#### [Assignment]
Return every line of the data below exactly, but do not include the images.

#### [Data to use]
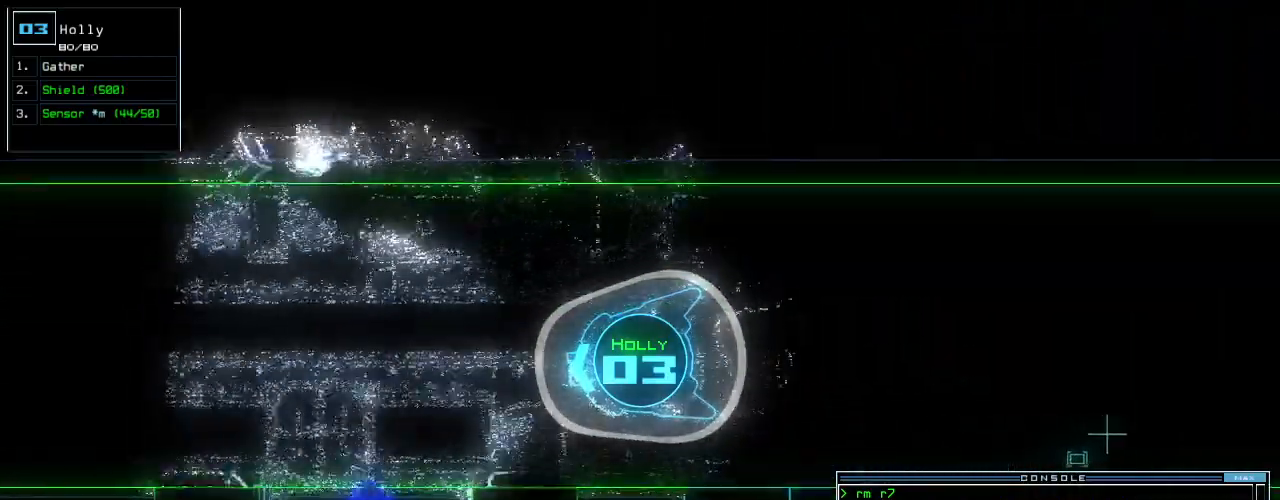
Gameplay with keyboard; each line is a JSON object with the keys held at the frame after it. "events" lists presses ("down") and releases ("up") of ".", "0", "1", "2", "3", "4", "5", "6", "7", "8", "9", "a", "b", "backspace", "c", "caps_lock", "comma", "ctrl_l", "ctrl_r", "d", "down", "e", "equals", "escape", "f", "f10", "g", "h", "i", "j", "k", "l", "left", "m", "minus", "n", "o", "p", "q", "quote", "r", "return", "right", "s", "semicolon", "shift_l", "shift_r", "space", "t", "tab", "tilde", "u", "up", "v", "w", "x", "y" and "z" between this image and that frame as [ms after this image, input, new state], when the widget could be followed in between. No other keys are recorded. Mouse input is not recorded. Not read: other_keys.
{"keys": ["up"]}
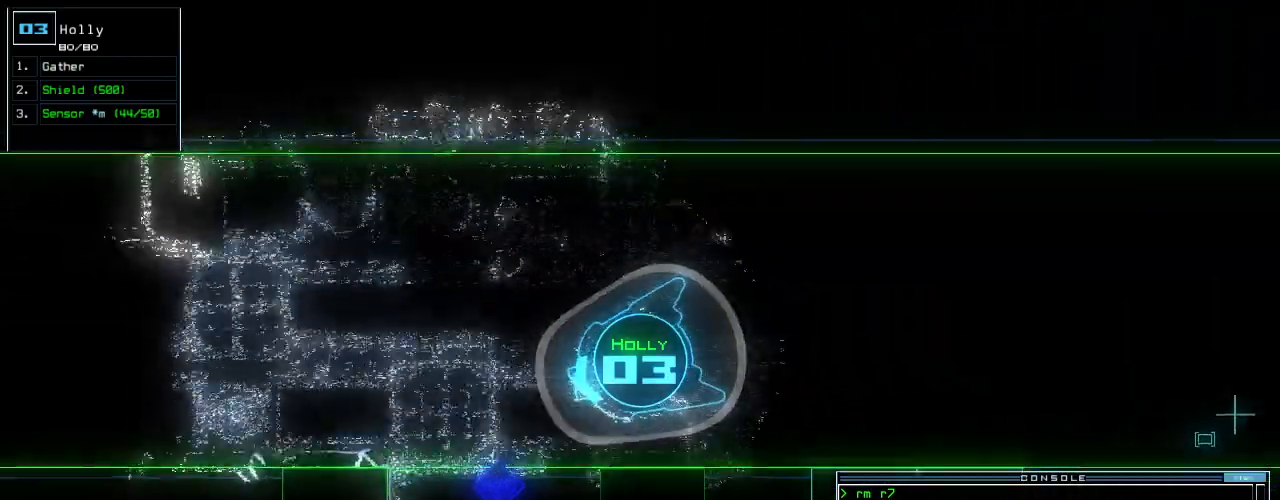
{"keys": ["left", "up"], "events": [[160, "3", "down"], [220, "left", "down"], [260, "3", "up"], [340, "left", "up"], [400, "1", "down"], [480, "1", "up"], [480, "left", "down"]]}
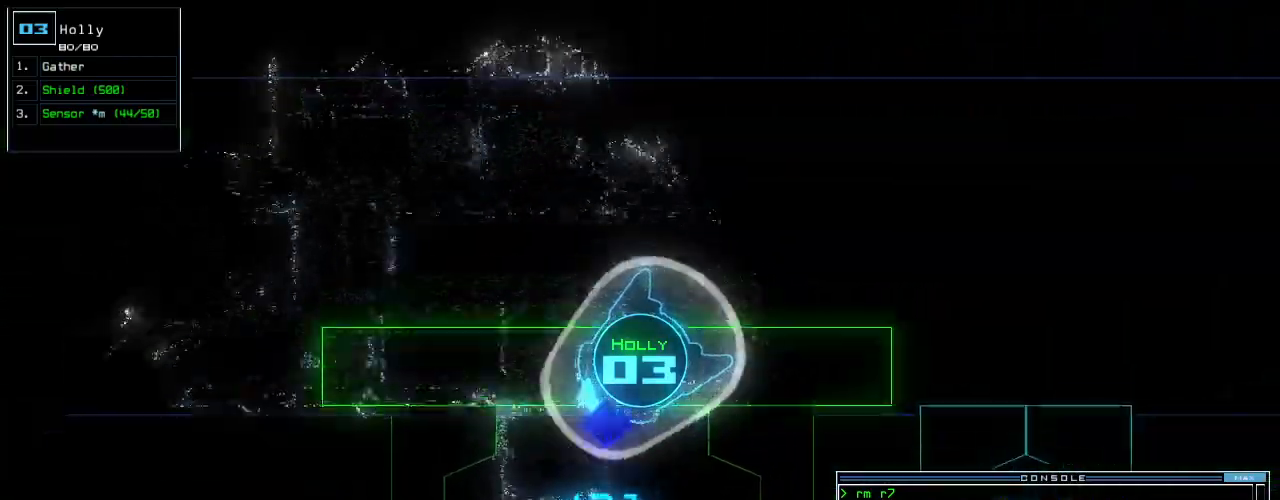
{"keys": ["up"], "events": [[80, "left", "up"], [180, "left", "down"], [260, "left", "up"], [420, "left", "down"], [460, "left", "up"]]}
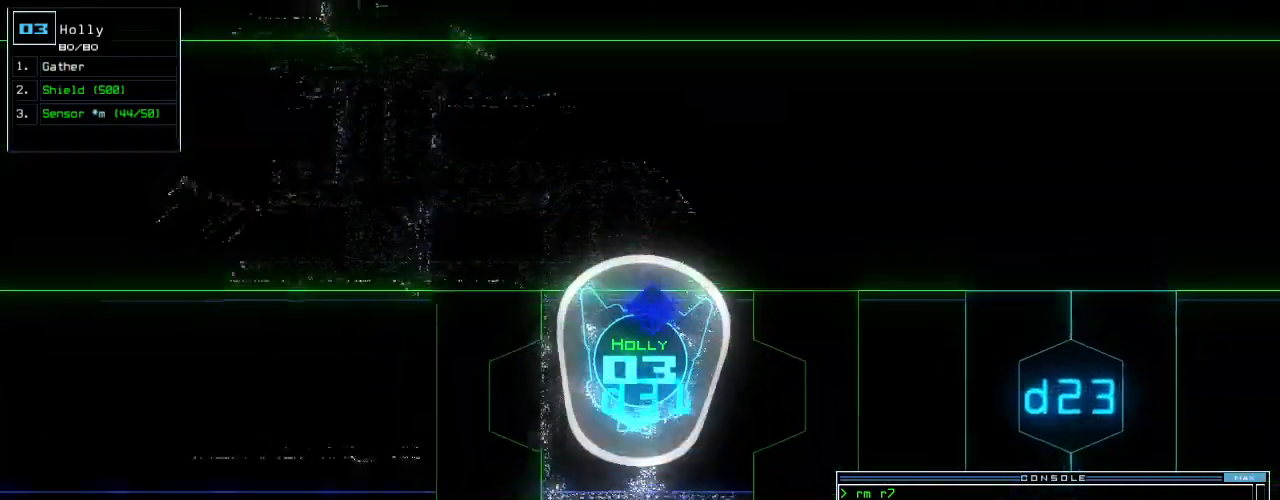
{"keys": ["up"], "events": []}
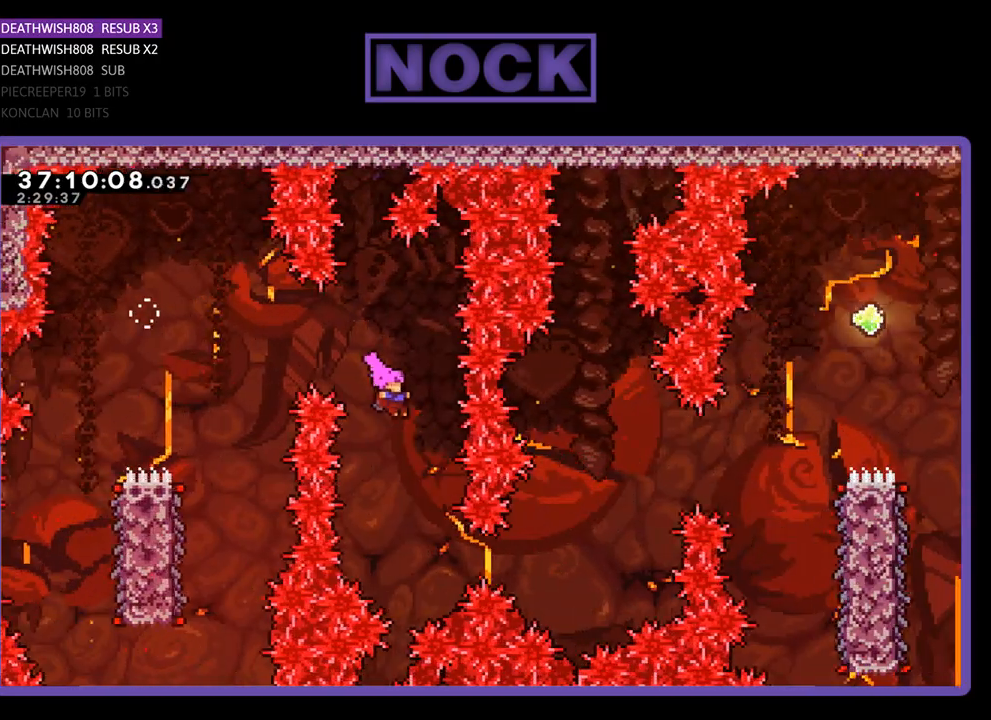
Gameplay with a controller (PlayStation layout); each line is a JSON object with the inputs held at the frame after it. "events" lists button and stick changes between this image and that frame as [ms after this image, input, new state], when the widget could be followed in between. Not read: left_stick right_stick.
{"buttons": ["R2"], "events": [[333, "CIRCLE", "down"], [500, "CIRCLE", "up"], [500, "DPAD_RIGHT", "up"]]}
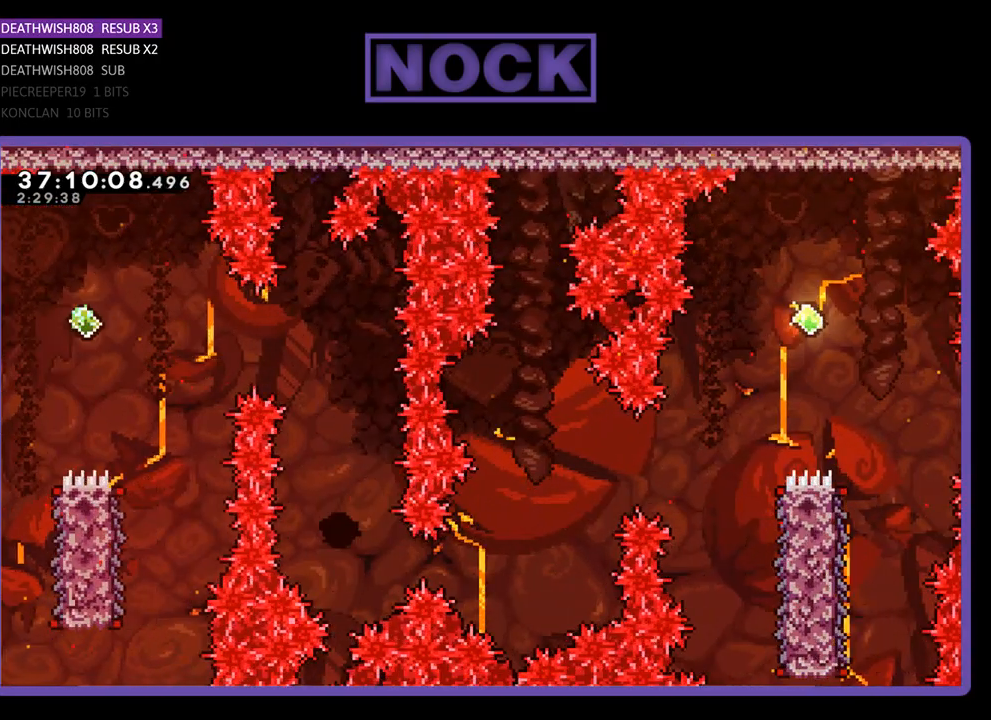
{"buttons": [], "events": [[167, "R2", "up"]]}
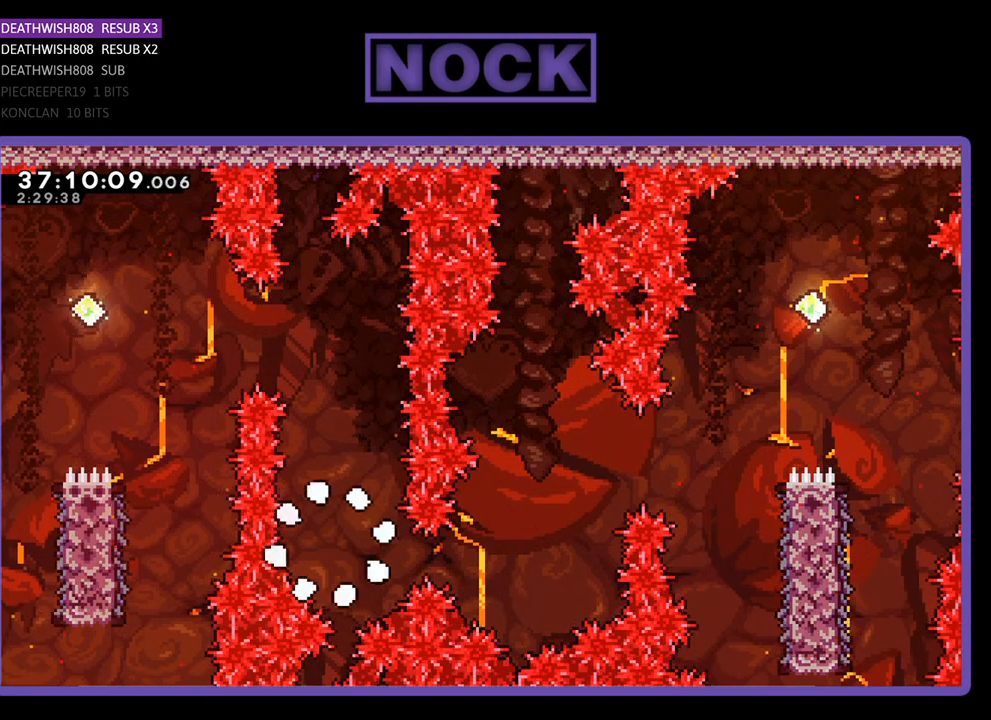
{"buttons": [], "events": []}
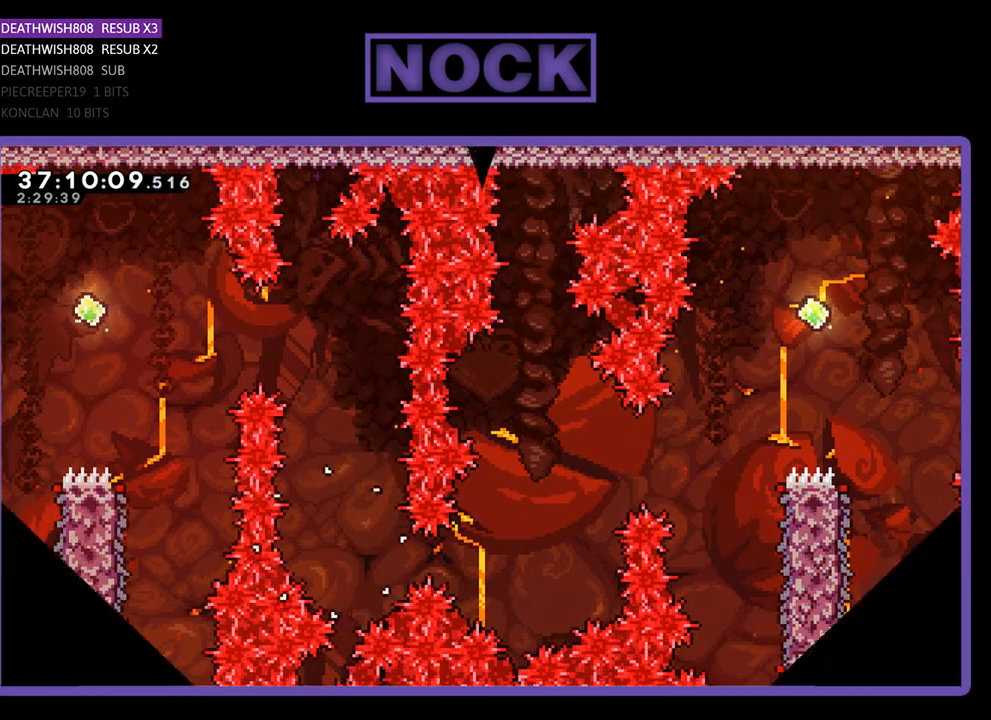
{"buttons": [], "events": []}
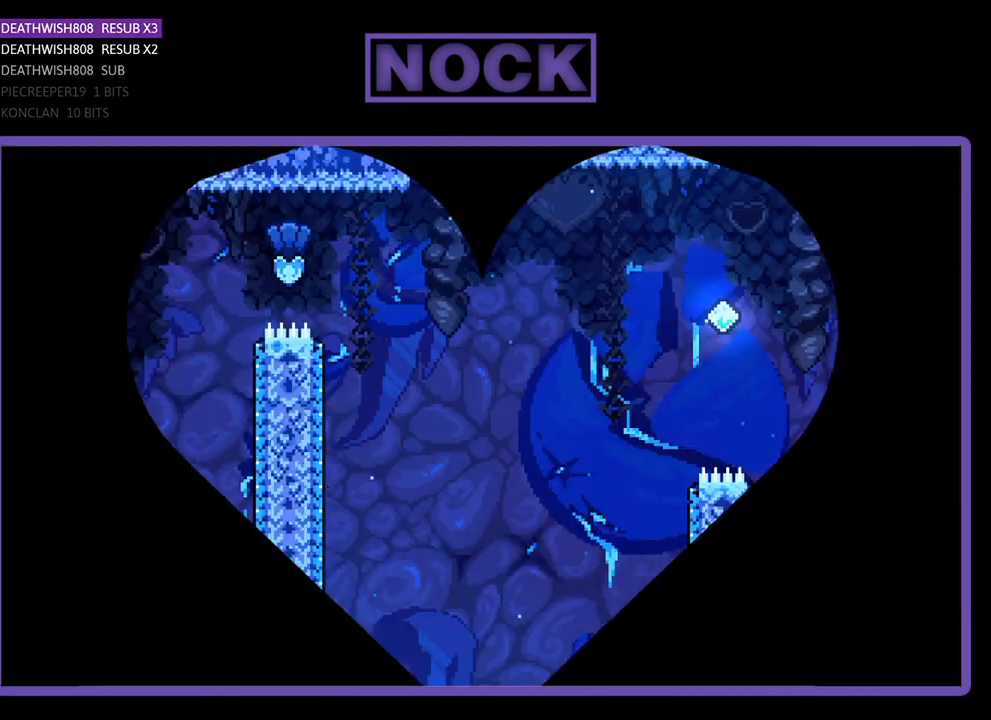
{"buttons": ["R2", "DPAD_RIGHT"], "events": [[300, "DPAD_RIGHT", "down"], [400, "R2", "down"]]}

#### [Result for this task]
Gameplay with keyboard; each line is a JSON object with the keys held at the frame after it. "events" lists presses ("down") and releases ("up") of ".", "0", "1", "2", "3", "4", "5", "6", "7", "8", "9", "a", "b", "backspace", "c", "caps_lock", "comma", "ctrl_l", "ctrl_r", "d", "down", "e", "equals", "escape", "f", "f10", "g", "h", "i", "j", "k", "l", "left", "m", "minus", "n", "o", "p", "q", "quote", "r", "return", "right", "s", "semicolon", "shift_l", "shift_r", "space", "t", "tab", "tilde", "u", "up", "v", "w", "x", "y" and "z" between this image and that frame as [ms after this image, input, new state], when the widget could be followed in between. No other keys are recorded. Mouse input is not recorded. Not read: other_keys.
{"keys": ["up"]}
{"keys": ["left", "up"], "events": [[160, "3", "down"], [220, "left", "down"], [260, "3", "up"], [340, "left", "up"], [400, "1", "down"], [480, "1", "up"], [480, "left", "down"]]}
{"keys": ["up"], "events": [[80, "left", "up"], [180, "left", "down"], [260, "left", "up"], [420, "left", "down"], [460, "left", "up"]]}
{"keys": ["up"], "events": []}
Gameplay with a controller (PlayStation layout); each line is a JSON object with the inputs held at the frame after it. "events" lists button and stick changes between this image and that frame as [ms after this image, input, new state], when the widget could be followed in between. Not read: left_stick right_stick.
{"buttons": ["R2"], "events": [[333, "CIRCLE", "down"], [500, "CIRCLE", "up"], [500, "DPAD_RIGHT", "up"]]}
{"buttons": [], "events": [[167, "R2", "up"]]}
{"buttons": [], "events": []}
{"buttons": [], "events": []}
{"buttons": ["R2", "DPAD_RIGHT"], "events": [[300, "DPAD_RIGHT", "down"], [400, "R2", "down"]]}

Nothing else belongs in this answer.